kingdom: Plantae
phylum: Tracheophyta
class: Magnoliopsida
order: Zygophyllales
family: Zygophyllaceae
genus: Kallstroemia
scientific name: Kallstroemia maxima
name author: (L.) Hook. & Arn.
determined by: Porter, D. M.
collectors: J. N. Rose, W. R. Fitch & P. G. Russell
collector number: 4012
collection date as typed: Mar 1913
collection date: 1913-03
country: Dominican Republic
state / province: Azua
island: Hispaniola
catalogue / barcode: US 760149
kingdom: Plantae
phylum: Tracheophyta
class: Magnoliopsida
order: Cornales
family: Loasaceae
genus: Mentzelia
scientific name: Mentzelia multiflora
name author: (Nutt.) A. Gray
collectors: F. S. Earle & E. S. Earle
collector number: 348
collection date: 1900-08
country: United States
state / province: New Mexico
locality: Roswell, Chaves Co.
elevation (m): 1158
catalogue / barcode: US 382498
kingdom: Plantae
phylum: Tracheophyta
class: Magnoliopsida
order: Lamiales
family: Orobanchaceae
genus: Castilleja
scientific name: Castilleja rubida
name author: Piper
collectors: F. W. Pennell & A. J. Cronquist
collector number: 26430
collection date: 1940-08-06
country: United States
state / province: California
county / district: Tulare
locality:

:: Exercise description ::
Please copy out every line of the entries above, character for character.

:: Result for this exercise ::
kingdom: Plantae
phylum: Tracheophyta
class: Magnoliopsida
order: Zygophyllales
family: Zygophyllaceae
genus: Kallstroemia
scientific name: Kallstroemia maxima
name author: (L.) Hook. & Arn.
determined by: Porter, D. M.
collectors: J. N. Rose, W. R. Fitch & P. G. Russell
collector number: 4012
collection date as typed: Mar 1913
collection date: 1913-03
country: Dominican Republic
state / province: Azua
island: Hispaniola
catalogue / barcode: US 760149
kingdom: Plantae
phylum: Tracheophyta
class: Magnoliopsida
order: Cornales
family: Loasaceae
genus: Mentzelia
scientific name: Mentzelia multiflora
name author: (Nutt.) A. Gray
collectors: F. S. Earle & E. S. Earle
collector number: 348
collection date: 1900-08
country: United States
state / province: New Mexico
locality: Roswell, Chaves Co.
elevation (m): 1158
catalogue / barcode: US 382498
kingdom: Plantae
phylum: Tracheophyta
class: Magnoliopsida
order: Lamiales
family: Orobanchaceae
genus: Castilleja
scientific name: Castilleja rubida
name author: Piper
collectors: F. W. Pennell & A. J. Cronquist
collector number: 26430
collection date: 1940-08-06
country: United States
state / province: California
county / district: Tulare
locality:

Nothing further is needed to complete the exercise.